TASK DIRECTIONS:
In the entries below, spot each line with the word "system" and copy it.

= = = =

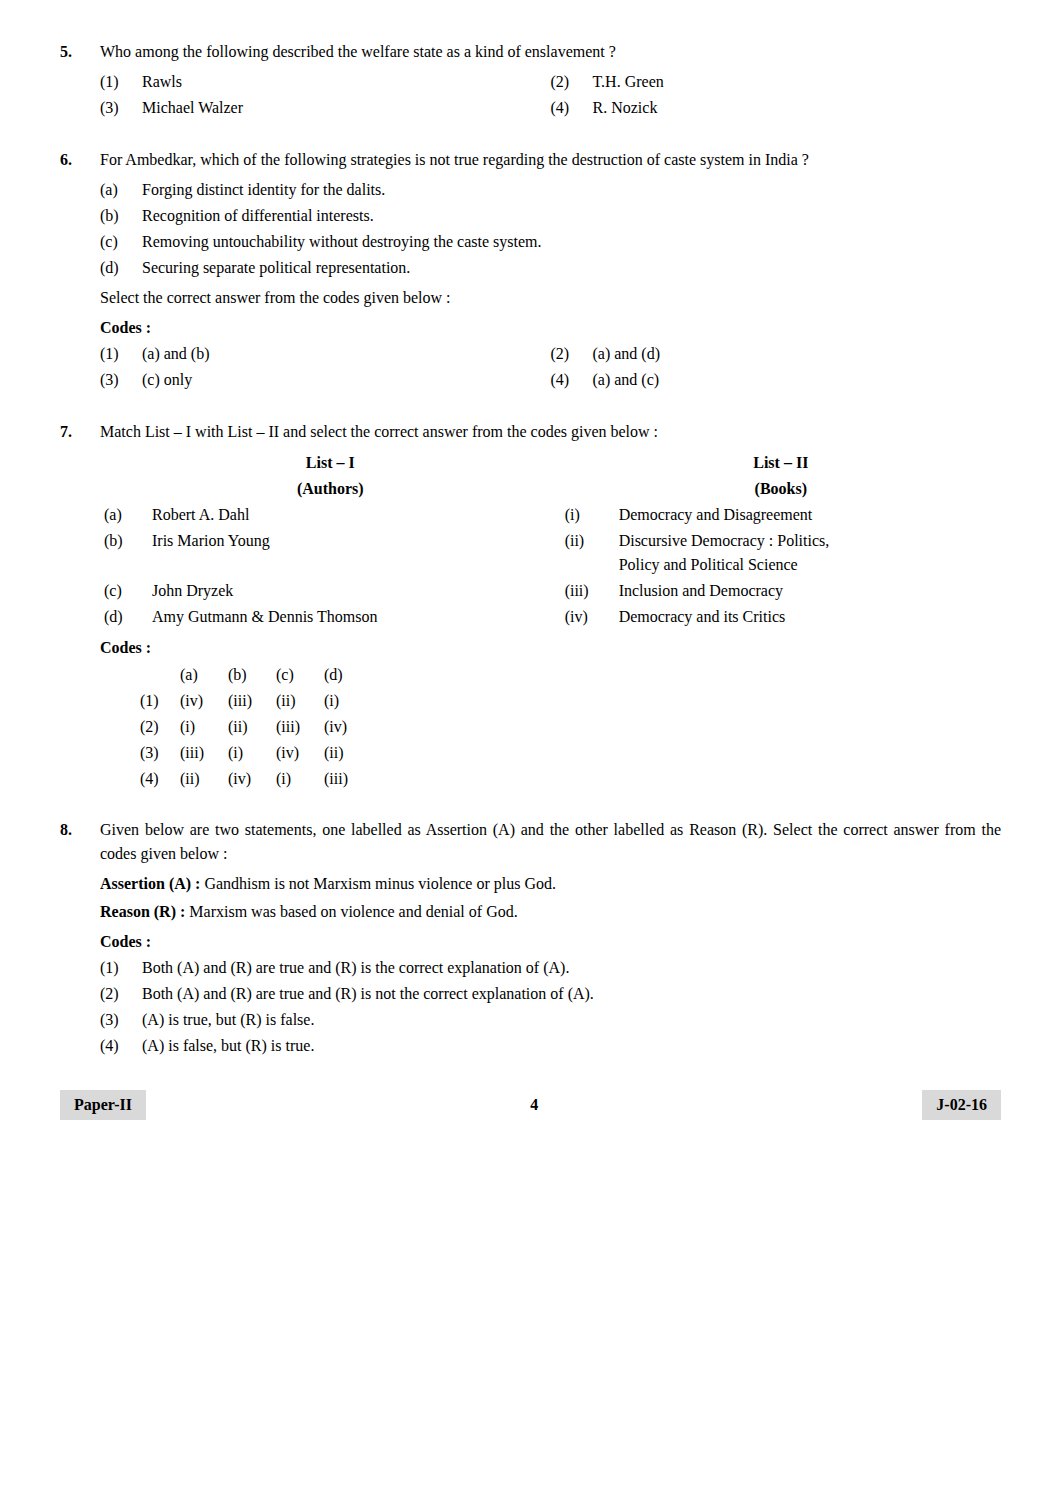5.
Who among the following described the welfare state as a kind of enslavement ?
(1) Rawls
(2) T.H. Green
(3) Michael Walzer
(4) R. Nozick
6.
For Ambedkar, which of the following strategies is not true regarding the destruction of caste system in India ?
(a) Forging distinct identity for the dalits.
(b) Recognition of differential interests.
(c) Removing untouchability without destroying the caste system.
(d) Securing separate political representation.
Select the correct answer from the codes given below :
Codes :
(1)(a) and (b)
(2)(a) and (d)
(3)(c) only
(4)(a) and (c)
7.
Match List – I with List – II and select the correct answer from the codes given below :
| List – I | List – II |
| (Authors) | (Books) |
| (a) | Robert A. Dahl | (i) | Democracy and Disagreement |
| (b) | Iris Marion Young | (ii) | Discursive Democracy : Politics, Policy and Political Science |
| (c) | John Dryzek | (iii) | Inclusion and Democracy |
| (d) | Amy Gutmann & Dennis Thomson | (iv) | Democracy and its Critics |
Codes :
| | (a) | (b) | (c) | (d) |
| (1) | (iv) | (iii) | (ii) | (i) |
| (2) | (i) | (ii) | (iii) | (iv) |
| (3) | (iii) | (i) | (iv) | (ii) |
| (4) | (ii) | (iv) | (i) | (iii) |
8.
Given below are two statements, one labelled as Assertion (A) and the other labelled as Reason (R). Select the correct answer from the codes given below :
Assertion (A) : Gandhism is not Marxism minus violence or plus God.
Reason (R) : Marxism was based on violence and denial of God.
Codes :
(1) Both (A) and (R) are true and (R) is the correct explanation of (A).
(2) Both (A) and (R) are true and (R) is not the correct explanation of (A).
(3)(A) is true, but (R) is false.
(4)(A) is false, but (R) is true.
Paper-II
4
J‑02‑16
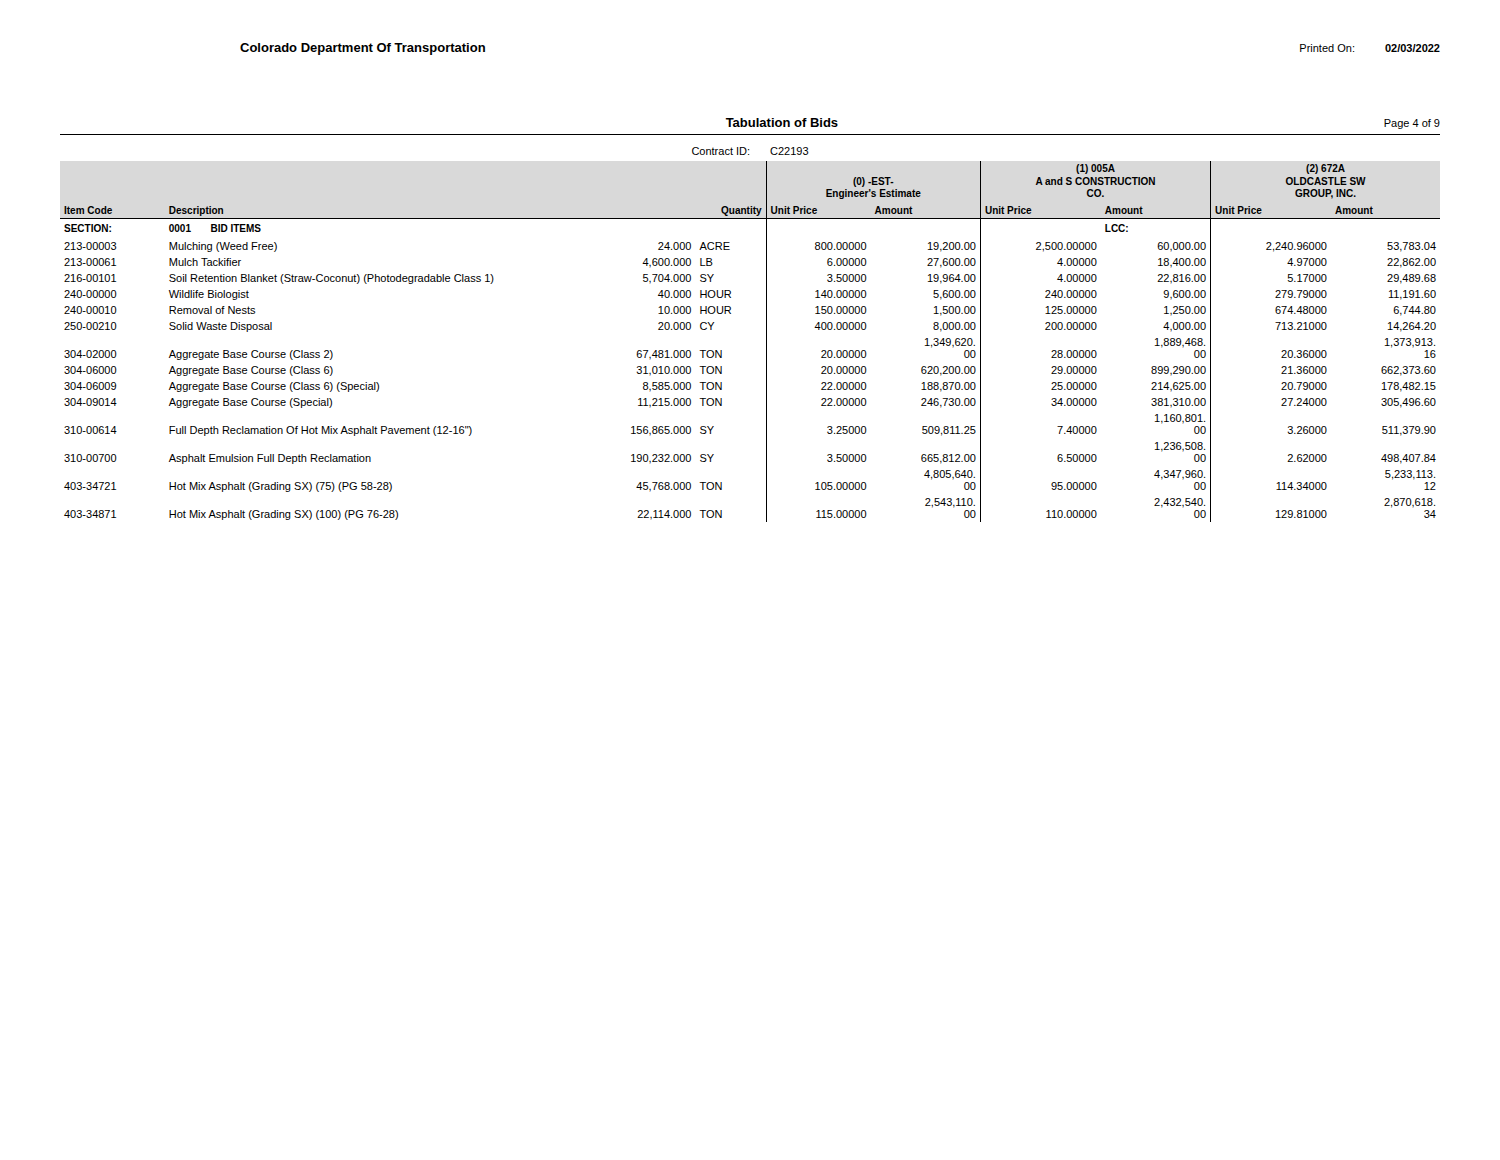Colorado Department Of Transportation
Printed On:02/03/2022
Tabulation of Bids
Page 4 of 9
Contract ID: C22193
| | (0) -EST- Engineer's Estimate | (1) 005A A and S CONSTRUCTION CO. | (2) 672A OLDCASTLE SW GROUP, INC. |
| --- | --- | --- | --- |
| Item Code | Description | Quantity | Unit Price | Amount | Unit Price | Amount | Unit Price | Amount |
| SECTION: | 0001 BID ITEMS | | | | | | LCC: | | |
| 213-00003 | Mulching (Weed Free) | 24.000 | ACRE | 800.00000 | 19,200.00 | 2,500.00000 | 60,000.00 | 2,240.96000 | 53,783.04 |
| 213-00061 | Mulch Tackifier | 4,600.000 | LB | 6.00000 | 27,600.00 | 4.00000 | 18,400.00 | 4.97000 | 22,862.00 |
| 216-00101 | Soil Retention Blanket (Straw-Coconut) (Photodegradable Class 1) | 5,704.000 | SY | 3.50000 | 19,964.00 | 4.00000 | 22,816.00 | 5.17000 | 29,489.68 |
| 240-00000 | Wildlife Biologist | 40.000 | HOUR | 140.00000 | 5,600.00 | 240.00000 | 9,600.00 | 279.79000 | 11,191.60 |
| 240-00010 | Removal of Nests | 10.000 | HOUR | 150.00000 | 1,500.00 | 125.00000 | 1,250.00 | 674.48000 | 6,744.80 |
| 250-00210 | Solid Waste Disposal | 20.000 | CY | 400.00000 | 8,000.00 | 200.00000 | 4,000.00 | 713.21000 | 14,264.20 |
| 304-02000 | Aggregate Base Course (Class 2) | 67,481.000 | TON | 20.00000 | 1,349,620. 00 | 28.00000 | 1,889,468. 00 | 20.36000 | 1,373,913. 16 |
| 304-06000 | Aggregate Base Course (Class 6) | 31,010.000 | TON | 20.00000 | 620,200.00 | 29.00000 | 899,290.00 | 21.36000 | 662,373.60 |
| 304-06009 | Aggregate Base Course (Class 6) (Special) | 8,585.000 | TON | 22.00000 | 188,870.00 | 25.00000 | 214,625.00 | 20.79000 | 178,482.15 |
| 304-09014 | Aggregate Base Course (Special) | 11,215.000 | TON | 22.00000 | 246,730.00 | 34.00000 | 381,310.00 | 27.24000 | 305,496.60 |
| 310-00614 | Full Depth Reclamation Of Hot Mix Asphalt Pavement (12-16") | 156,865.000 | SY | 3.25000 | 509,811.25 | 7.40000 | 1,160,801. 00 | 3.26000 | 511,379.90 |
| 310-00700 | Asphalt Emulsion Full Depth Reclamation | 190,232.000 | SY | 3.50000 | 665,812.00 | 6.50000 | 1,236,508. 00 | 2.62000 | 498,407.84 |
| 403-34721 | Hot Mix Asphalt (Grading SX) (75) (PG 58-28) | 45,768.000 | TON | 105.00000 | 4,805,640. 00 | 95.00000 | 4,347,960. 00 | 114.34000 | 5,233,113. 12 |
| 403-34871 | Hot Mix Asphalt (Grading SX) (100) (PG 76-28) | 22,114.000 | TON | 115.00000 | 2,543,110. 00 | 110.00000 | 2,432,540. 00 | 129.81000 | 2,870,618. 34 |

= = = =

ANSWER FOR THE TASK:
For Ambedkar, which of the following strategies is not true regarding the destruction of caste system in India ?
(c) Removing untouchability without destroying the caste system.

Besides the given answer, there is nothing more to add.